French Environment Minister calls for a true European ban on pulse fishing

Paris, 2 March 2017

BLOOM welcomes the position of the French Minister of the Environment, Energy and the Sea, Mrs Ségolène Royal, who strongly opposed, in a letter sent to the European Commission on 24 February 2017, the exemptions granted to vessels allowing them to practice pulse fishing in EU waters despite this fishing technique being prohibited.

The electrocution of marine fauna

Pulse fishing is a fishing technique that involves sending electroshocks into the sediment to capture more easily the flatfish that live in it. This fishing method is strongly criticized for its “hyper” effectiveness in catching all marine organisms and for its violent impacts on the marine fauna: the fish brought up in the trawls often show burns, ecchymoses and skeleton deformations consecutive to the electrocution.[1]

→ To learn more about electric fishing, visit our page.

Pulse fishing was prohibited in 1998 by the European Commission[2] but is subject to “experimental” derogations since 2007[3]. These derogations are the results of intense lobbying by the Dutch fishing industry, which obtained that 5% of the trawl fleet from each Member State be authorized to be equipped with electric trawls. Once the quota had been reached in 2010[4], the Dutch succeeded in obtaining a threshold increase enabling each Member State to equip 10% of its trawl fleet with electric gear.

A Dutch appetite for European fleets

Having rapidly reached the quota threshold, the Dutch began buying ships in neighbouring countries: Belgium, Germany, the United Kingdom… The special permits granted by the European Commission allow the Dutch to extend the use of pulse fishing across Europe through the purchase of industrial fleets by Dutch giants like Cornelis Vrolijk or Parlevliet & Van der Plas which have already taken control of French fleets such as Euronor or Compagnie des Pêches de Saint Malo.

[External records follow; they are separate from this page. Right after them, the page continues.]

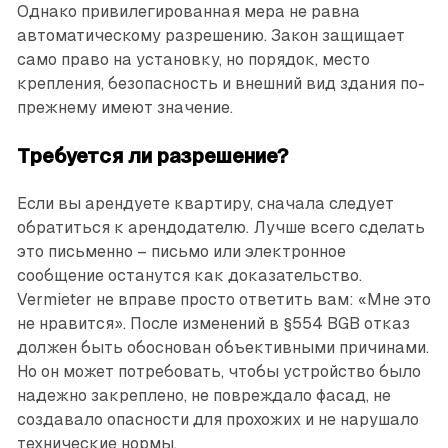
Однако привилегированная мера не равна
автоматическому разрешению. Закон защищает
само право на установку, но порядок, место
крепления, безопасность и внешний вид здания по-
прежнему имеют значение.
Требуется ли разрешение?
Если вы арендуете квартиру, сначала следует
обратиться к арендодателю. Лучше всего сделать
это письменно – письмо или электронное
сообщение останутся как доказательство.
Vermieter не вправе просто ответить вам: «Мне это
не нравится». После изменений в §554 BGB отказ
должен быть обоснован объективными причинами.
Но он может потребовать, чтобы устройство было
надежно закреплено, не повреждало фасад, не
создавало опасности для прохожих и не нарушало
технические нормы.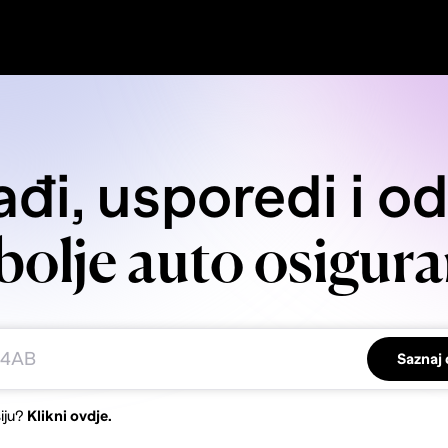
đi, usporedi i o
bolje auto osigura
Saznaj 
iju?
Klikni ovdje.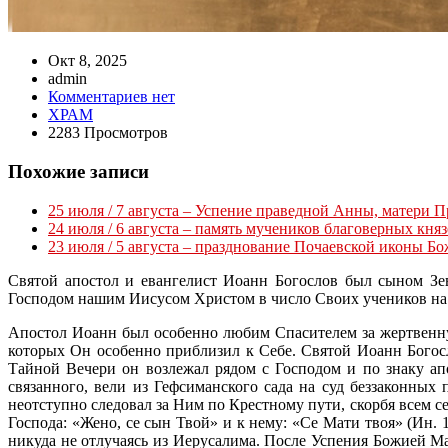
Окт 8, 2025
admin
Комментариев нет
ХРАМ
2283 Просмотров
Похожие записи
25 июля / 7 августа – Успение праведной Анны, матери 
24 июля / 6 августа – память мучеников благоверных кня
23 июля / 5 августа – празднование Почаевской иконы Б
Святой апостол и евангелист Иоанн Богослов был сыном З
Господом нашим Иисусом Христом в число Своих учеников на Ге
Апостол Иоанн был особенно любим Спасителем за жертвенную
которых Он особенно приблизил к Себе. Святой Иоанн Богос
Тайной Вечери он возлежал рядом с Господом и по знаку апо
связанного, вели из Гефсиманского сада на суд беззаконны
неотступно следовал за Ним по Крестному пути, скорбя всем 
Господа: «Жено, се сын Твой» и к нему: «Се Мати твоя» (Ин. 
никуда не отлучаясь из Иерусалима. После Успения Божией М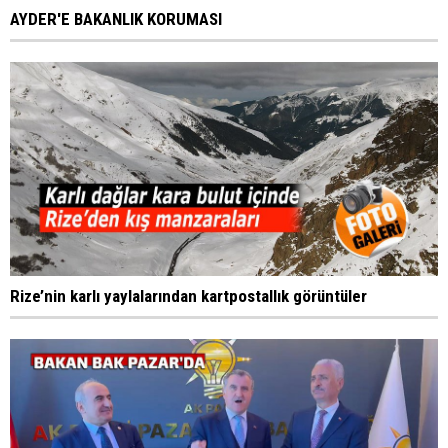
AYDER'E BAKANLIK KORUMASI
Rize’nin karlı yaylalarından kartpostallık görüntüler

Ségolène Royal on a mission to save the ocean

Claire Nouvian, founder of BLOOM, said “it is necessary to act now, before French fishermen are seduced by the siren call of the Dutch fishing industry. France is best poised to ask Europe (notably via the European Regulation on technical measures) the end of these unjustified exemptions“. BLOOM recalls that the Commission already granted shark-finning derogations to Iberian ships until a long NGO campaign succeeded in ending it in 2013. “It is time for the Commission to adopt a clear and ambitious legislative line of conduct that is exempt from this kind of conflicts of interests. We strongly support Minister Ségolène Royal in the common sense approach she has just undertaken. The Minister of Ecology had already saved the honour of France by supporting the ban on deep-sea bottom trawling in 2015, it would be great if she could rid Europe of this new ecological and ethical aberration: the electrocution of fish!” hopes Nouvian.

The Race Forward of Industrial Fisheries

Pulse fishing is a barbaric fishing technique which impacts marine organisms in completely unknown ways. We should completely overhaul the way we exploit the ocean” says Frédéric Le Manach, BLOOM’s scientific director, who also underlines the cause of such unacceptable developments in industrial fisheries: our utter failure to sustainably manage fish populations. “It is necessary to stop this race forward, which consists in inventing war machines that are ever more efficient in order to compensate for declining wild resources. The future of European seas and fisheries is at stake.

BLOOM now hopes that the Commission and other European institutions will hear Mrs Royal’s pledge, especially with the reform of the Technical Measures Regulation just starting its legislative journey.


To know more:

During the national consultation on the sea and the coast, BLOOM called on France to propose a total European moratorium on this fishing technique. We therefore congratulate Mrs Royal and Mr Vidalies for their commitment and welcome this request very favorably.

Read more about pulse fishing here.


[2] Council Regulation (EC) No 850/98 for the conservation of fishery resources through technical measures for the protection of juveniles of marine organisms.

[3] European Community (2007) Council Regulation (EC) No 41/2007 of 21 December 2006 fixing for 2007 the fishing opportunities and associated conditions for certain fish stocks and groups of fish stocks, applicable in Community waters and, for Community vessels, in waters where catch limitations are required. Official Journal L 15: 244.